Federal judge Analisa Torres of the US District Court for the Southern District of New York has ruled that over one thousand absentee ballots previously deemed invalid because they lacked a timely postmark should be counted in the New York Congressional primary election.
All eligible voters in New York were allowed to cast absentee ballots during the COVID-19 pandemic, which resulted in an “overwhelming” volume of 1.2 million absentee ballots cast during the June 23 primary election. The New York Board of Elections had also stated that it would accept all ballots postmarked by June 23. However, absentee ballots placed in a US Postal Service (USPS) mailbox on Election Day after the last pick-up time either received no postmark or a postmark from a subsequent date.
As a result, thousands of absentee ballots cast in New York City in the June 23 primary election were invalidated because they either arrived after the close of polls and did not have a postmark, or they had a postmark with a date after June 23. At least ten other county election boards in New York state also invalidated numerous absentee ballots because they lacked a valid postmark.
New York City voters brought action, alleging that their First and Fourteenth Amendment rights and corresponding rights under the New York Constitution were violated when their absentee ballots were deemed invalid because they lacked a USPS postmark.
Torres determined Monday that the plaintiffs had adequately shown irreparable injury because they alleged “a violation of their constitutional rights in connection with election results that will soon be certified as final.” She also found that allegations by voters that their ballots will be unconstitutionally invalidated is an irreparable harm.

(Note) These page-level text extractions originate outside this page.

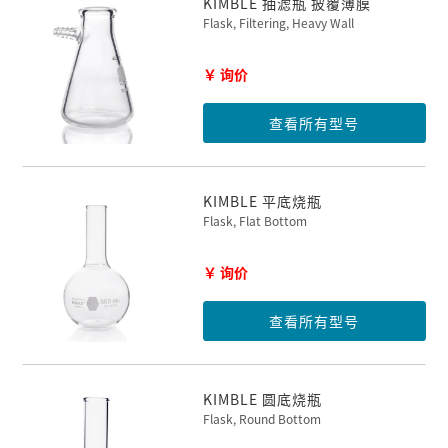
KIMBLE 抽滤瓶 披覆薄膜
Flask, Filtering, Heavy Wall
￥ 询价
查看所有型号
KIMBLE 平底烧瓶
Flask, Flat Bottom
￥ 询价
查看所有型号
KIMBLE 圆底烧瓶
Flask, Round Bottom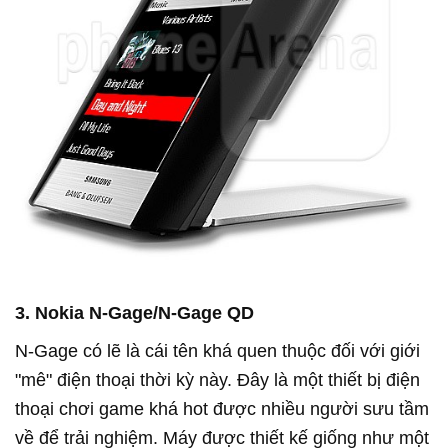
3. Nokia N-Gage/N-Gage QD
N-Gage có lẽ là cái tên khá quen thuộc đối với giới
"mê" điện thoại thời kỳ này. Đây là một thiết bị điện
thoại chơi game khá hot được nhiều người sưu tầm
về để trải nghiệm. Máy được thiết kế giống như một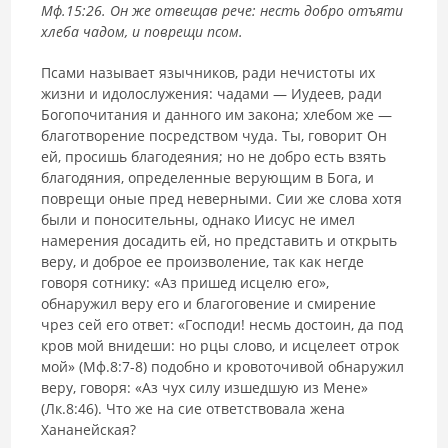
Мф.15:26. Он же отвещав рече: несть добро отъяти
хлеба чадом, и поврещи псом.
Псами называет язычников, ради нечистоты их
жизни и идолослужения: чадами — Иудеев, ради
Богопочитания и данного им закона; хлебом же —
благотворение посредством чуда. Ты, говорит Он
ей, просишь благодеяния; но не добро есть взять
благодяния, определенные верующим в Бога, и
поврещи оные пред неверными. Сии же слова хотя
были и поносительны, однако Иисус не имел
намерения досадить ей, но представить и открыть
веру, и доброе ее произволение, так как негде
говоря сотнику: «Аз пришед исцелю его»,
обнаружил веру его и благоговение и смирение
чрез сей его ответ: «Господи! несмь достоин, да под
кров мой внидеши: но рцы слово, и исцелеет отрок
мой» (Мф.8:7-8) подобно и кровоточивой обнаружил
веру, говоря: «Аз чух силу изшедшую из Мене»
(Лк.8:46). Что же на сие ответствовала жена
Хананейская?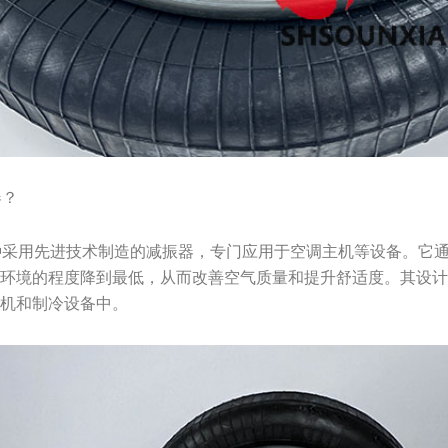
器？
振器是一种采用先进技术制造的减振器，专门应用于空调主机等设备。
围环境的程度降到最低，从而改善空气质量和提升舒适度。其设
主机和制冷设备中。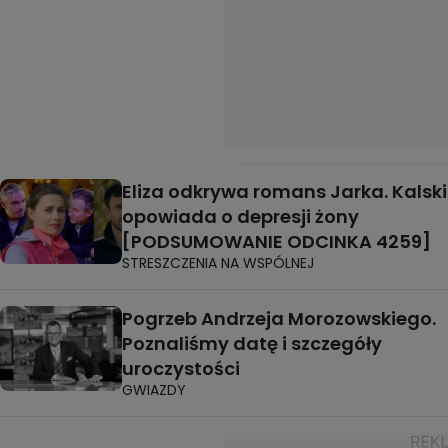
Eliza odkrywa romans Jarka. Kalski
opowiada o depresji żony
[PODSUMOWANIE ODCINKA 4259]
STRESZCZENIA NA WSPÓLNEJ
Pogrzeb Andrzeja Morozowskiego.
Poznaliśmy datę i szczegóły
uroczystości
GWIAZDY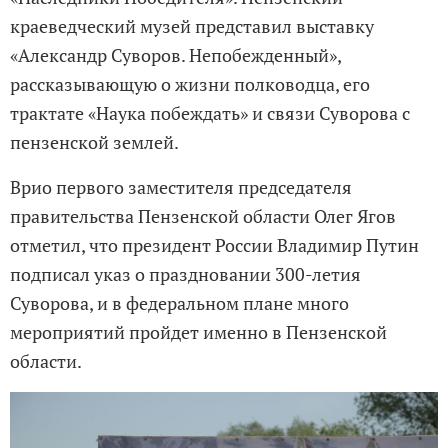
краеведческий музей представил выставку
«Александр Суворов. Непобежденный»,
рассказывающую о жизни полководца, его
трактате «Наука побеждать» и связи Суворова с
пензенской землей.
Врио первого заместителя председателя
правительства Пензенской области Олег Ягов
отметил, что президент России Владимир Путин
подписал указ о праздновании 300-летия
Суворова, и в федеральном плане много
мероприятий пройдет именно в Пензенской
области.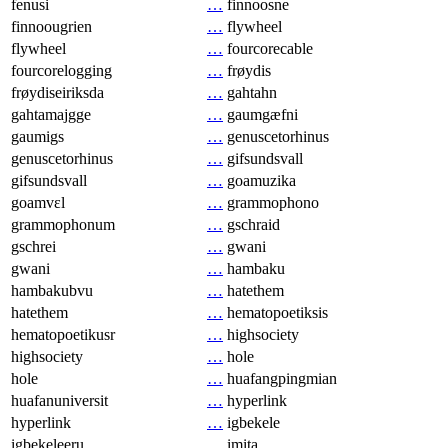
fenusi
…
finnoosne
finnoougrien
…
flywheel
flywheel
…
fourcorecable
fourcorelogging
…
frøydis
frøydiseiriksda
…
gahtahn
gahtamajgge
…
gaumgæfni
gaumigs
…
genuscetorhinus
genuscetorhinus
…
gifsundsvall
gifsundsvall
…
goamuzika
goamvɛl
…
grammophono
grammophonum
…
gschraid
gschrei
…
gwani
gwani
…
hambaku
hambakubvu
…
hatethem
hatethem
…
hematopoetiksis
hematopoetikusr
…
highsociety
highsociety
…
hole
hole
…
huafangpingmian
huafanuniversit
…
hyperlink
hyperlink
…
igbekele
igbekeleeru
…
imita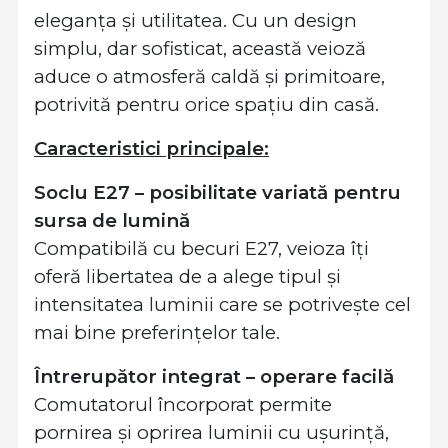
eleganța și utilitatea. Cu un design
simplu, dar sofisticat, această veioză
aduce o atmosferă caldă și primitoare,
potrivită pentru orice spațiu din casă.
Caracteristici principale:
Soclu E27 – posibilitate variată pentru
sursa de lumină
Compatibilă cu becuri E27, veioza îți
oferă libertatea de a alege tipul și
intensitatea luminii care se potrivește cel
mai bine preferințelor tale.
Întrerupător integrat – operare facilă
Comutatorul încorporat permite
pornirea și oprirea luminii cu ușurință,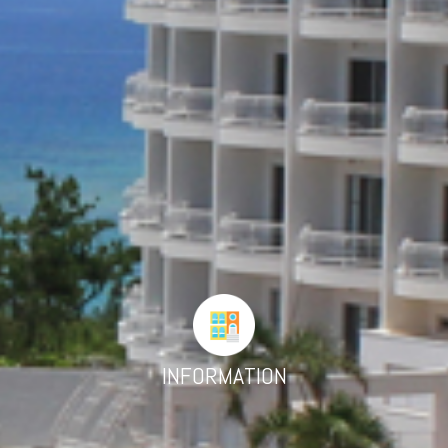
INFORMATION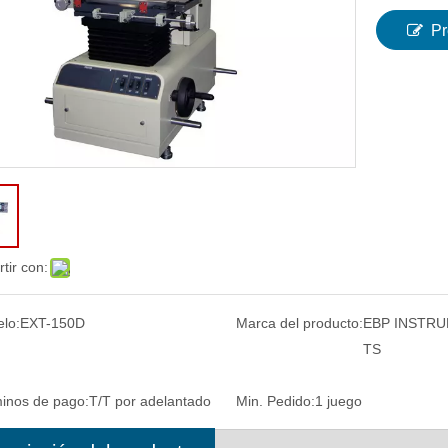
Pr
tir con:
ador de dureza Brinell
Software portátil de medición y anális
mente automático Siga ISO
de sangría Brinell con cámara
lo:
EXT-150D
Marca del producto:
EBP INSTR
506 ASTM E10-12
TS
inos de pago:
T/T por adelantado
Min. Pedido:
1 juego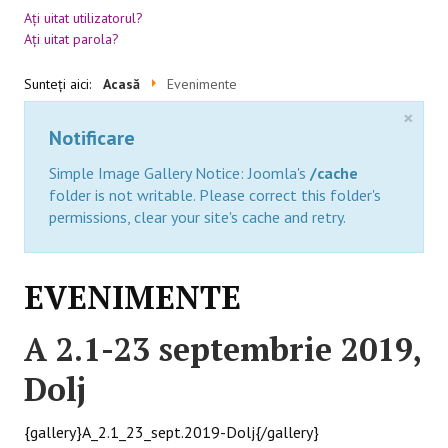
Aţi uitat utilizatorul?
Aţi uitat parola?
BLACKBOARD
Sunteți aici:
Acasă
Evenimente
×
Notificare
Simple Image Gallery Notice: Joomla's
/cache
folder is not writable. Please correct this folder's
permissions, clear your site's cache and retry.
EVENIMENTE
A 2.1-23 septembrie 2019,
Dolj
{gallery}A_2.1_23_sept.2019-Dolj{/gallery}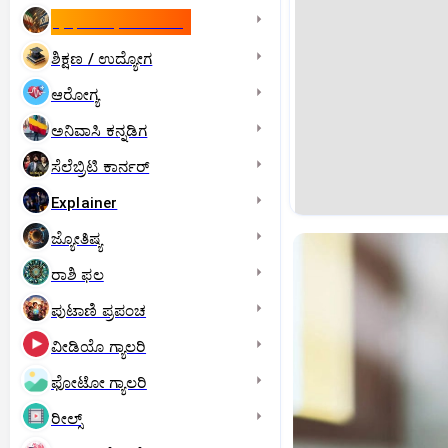
ಇಸ್ರೇಲ್- ಇರಾನ್‌ ಯುದ್ಧ
ಶಿಕ್ಷಣ / ಉದ್ಯೋಗ
ಆರೋಗ್ಯ
ಅನಿವಾಸಿ ಕನ್ನಡಿಗ
ಸೆಲೆಬ್ರಿಟಿ ಕಾರ್ನರ್‌
Explainer
ಜ್ಯೋತಿಷ್ಯ
ರಾಶಿ ಫಲ
ಪುಟಾಣಿ ಪ್ರಪಂಚ
ವೀಡಿಯೊ ಗ್ಯಾಲರಿ
ಫೋಟೋ ಗ್ಯಾಲರಿ
ರೀಲ್ಸ್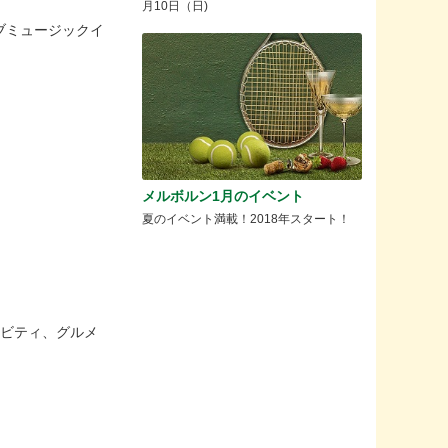
月10日（日)
ブミュージックイ
メルボルン1月のイベント
夏のイベント満載！2018年スタート！
ィビティ、グルメ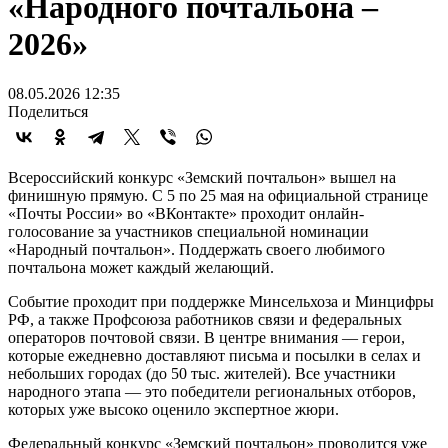
«Народного почтальона –
2026»
08.05.2026 12:35
Поделиться
Всероссийский конкурс «Земский почтальон» вышел на
финишную прямую. С 5 по 25 мая на официальной странице
«Почты России» во «ВКонтакте» проходит онлайн-
голосование за участников специальной номинации
«Народный почтальон». Поддержать своего любимого
почтальона может каждый желающий.
Событие проходит при поддержке Минсельхоза и Минцифры
РФ, а также Профсоюза работников связи и федеральных
операторов почтовой связи. В центре внимания — герои,
которые ежедневно доставляют письма и посылки в селах и
небольших городах (до 50 тыс. жителей). Все участники
народного этапа — это победители региональных отборов,
которых уже высоко оценило экспертное жюри.
Федеральный конкурс «Земский почтальон» проводится уже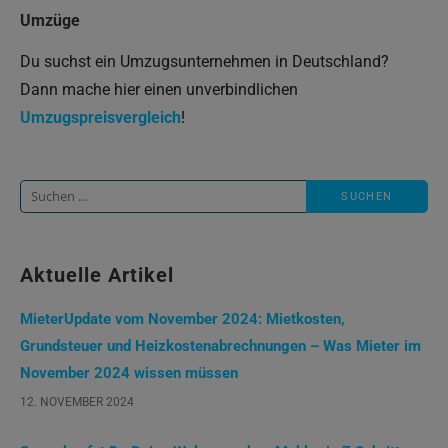
Umzüge
Du suchst ein Umzugsunternehmen in Deutschland?
Dann mache hier einen unverbindlichen
Umzugspreisvergleich
!
Suche
nach:
Aktuelle Artikel
MieterUpdate vom November 2024: Mietkosten,
Grundsteuer und Heizkostenabrechnungen – Was Mieter im
November 2024 wissen müssen
12. NOVEMBER 2024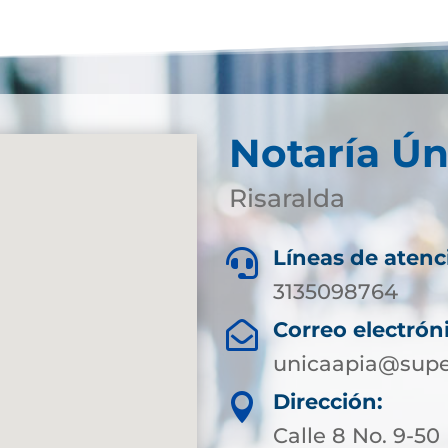
Notaría Ún
Risaralda
Líneas de atenc

3135098764
Correo electrón

unicaapia@supe
Dirección:

Calle 8 No. 9-50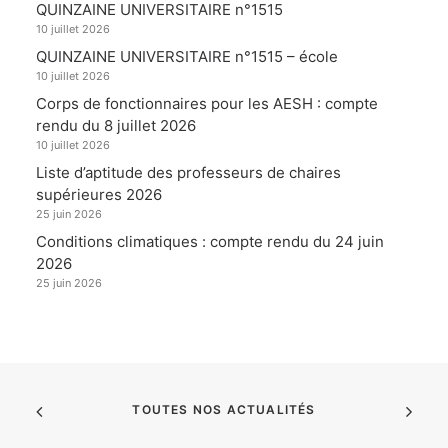
QUINZAINE UNIVERSITAIRE n°1515
10 juillet 2026
QUINZAINE UNIVERSITAIRE n°1515 – école
10 juillet 2026
Corps de fonctionnaires pour les AESH : compte
rendu du 8 juillet 2026
10 juillet 2026
Liste d’aptitude des professeurs de chaires
supérieures 2026
25 juin 2026
Conditions climatiques : compte rendu du 24 juin
2026
25 juin 2026
TOUTES NOS ACTUALITÉS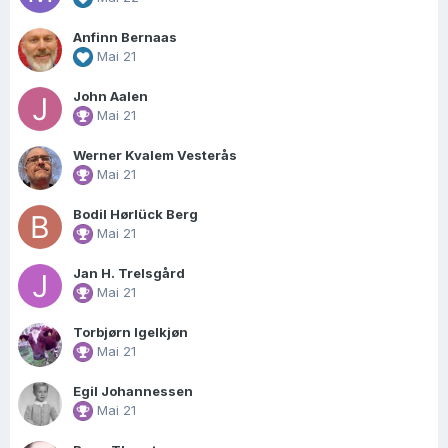
Anfinn Bernaas
Mai 21
John Aalen
Mai 21
Werner Kvalem Vesterås
Mai 21
Bodil Hørlück Berg
Mai 21
Jan H. Trelsgård
Mai 21
Torbjørn Igelkjøn
Mai 21
Egil Johannessen
Mai 21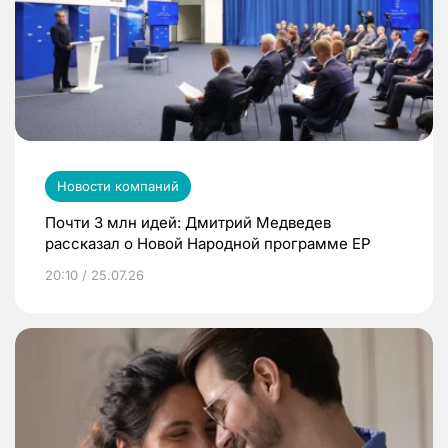
Новости компаний
Почти 3 млн идей: Дмитрий Медведев
рассказал о Новой Народной программе ЕР
20:10 / 25.07.26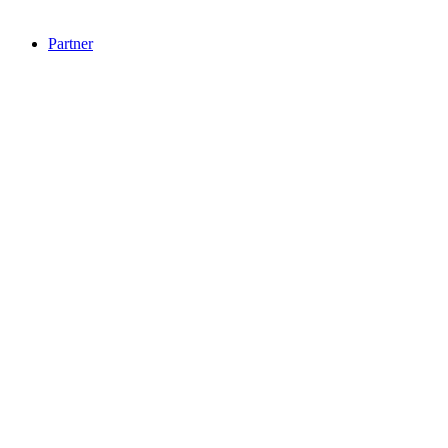
Partner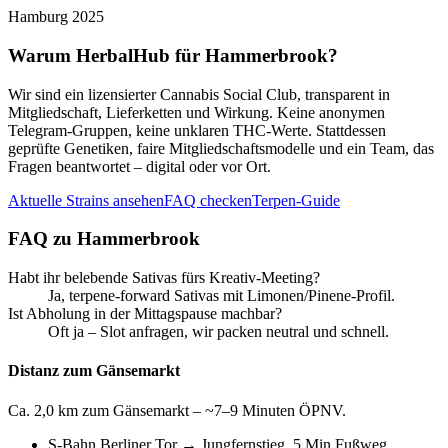
Hamburg 2025
Warum HerbalHub für
Hammerbrook
?
Wir sind ein lizensierter Cannabis Social Club, transparent in
Mitgliedschaft, Lieferketten und Wirkung. Keine anonymen
Telegram-Gruppen, keine unklaren THC-Werte. Stattdessen
geprüfte Genetiken, faire Mitgliedschaftsmodelle und ein Team, das
Fragen beantwortet – digital oder vor Ort.
Aktuelle Strains ansehen
FAQ checken
Terpen-Guide
FAQ zu
Hammerbrook
Habt ihr belebende Sativas fürs Kreativ-Meeting?
Ja, terpene-forward Sativas mit Limonen/Pinene-Profil.
Ist Abholung in der Mittagspause machbar?
Oft ja – Slot anfragen, wir packen neutral und schnell.
Distanz zum Gänsemarkt
Ca. 2,0 km zum Gänsemarkt – ~7–9 Minuten ÖPNV.
S-Bahn Berliner Tor → Jungfernstieg, 5 Min Fußweg.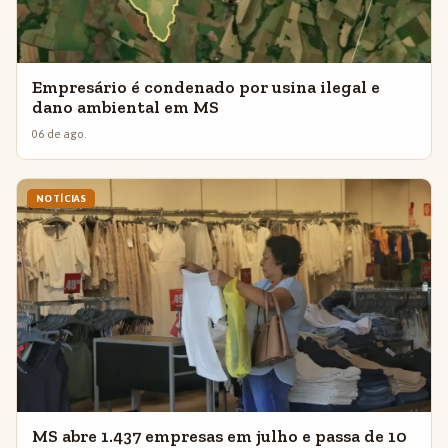
Empresário é condenado por usina ilegal e
dano ambiental em MS
06 de ago.
NOTÍCIAS
MS abre 1.437 empresas em julho e passa de 10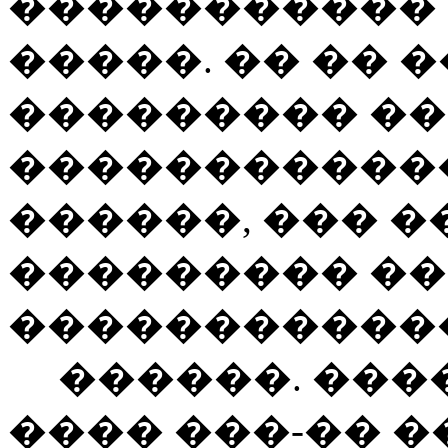
�����������
�����. �� �� 
��������� ��
�����������
������, ��� 
��������� ��
������������
������. ���
���� ���-�� �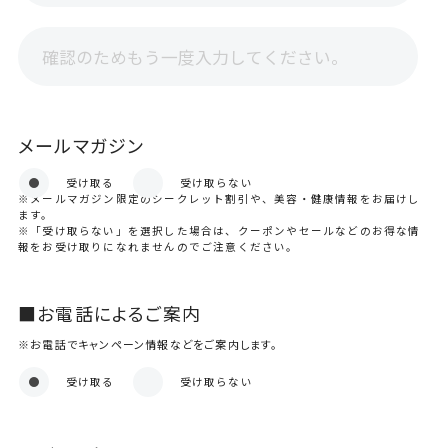
メールマガジン
受け取る
受け取らない
※メールマガジン限定のシークレット割引や、美容・健康情報をお届けし
ます。
※「受け取らない」を選択した場合は、クーポンやセールなどのお得な情
報をお受け取りになれませんのでご注意ください。
■お電話によるご案内
※お電話でキャンペーン情報などをご案内します。
受け取る
受け取らない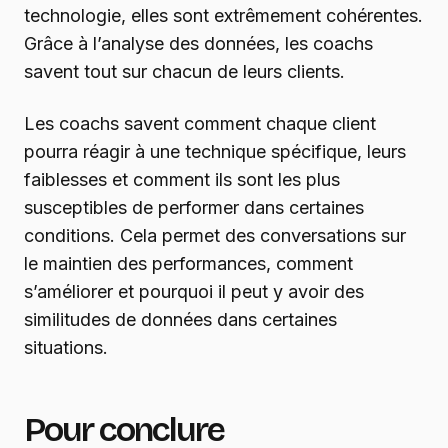
technologie, elles sont extrêmement cohérentes.
Grâce à l’analyse des données, les coachs
savent tout sur chacun de leurs clients.
Les coachs savent comment chaque client
pourra réagir à une technique spécifique, leurs
faiblesses et comment ils sont les plus
susceptibles de performer dans certaines
conditions. Cela permet des conversations sur
le maintien des performances, comment
s’améliorer et pourquoi il peut y avoir des
similitudes de données dans certaines
situations.
Pour conclure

The court concluded that the plaintiffs demonstrated a clear and substantial likelihood of success on the merits of both the First Amendment and Fourteenth Amendment claims. The burden on voting rights is especially severe because thousands of voters’ ballots would be considered invalid for reasons beyond the voters’ control. The postmark requirement was found to have arbitrarily and disparately valued one person’s vote over another.
Torres granted a preliminary injunction ordering the New York State Board of Elections to direct all local boards of elections to count all otherwise valid absentee ballots cast in New York’s June 23 primary election. The boards are to count all ballots received by June 24 or June 25, so long as the ballots are postmarked no later than June 23.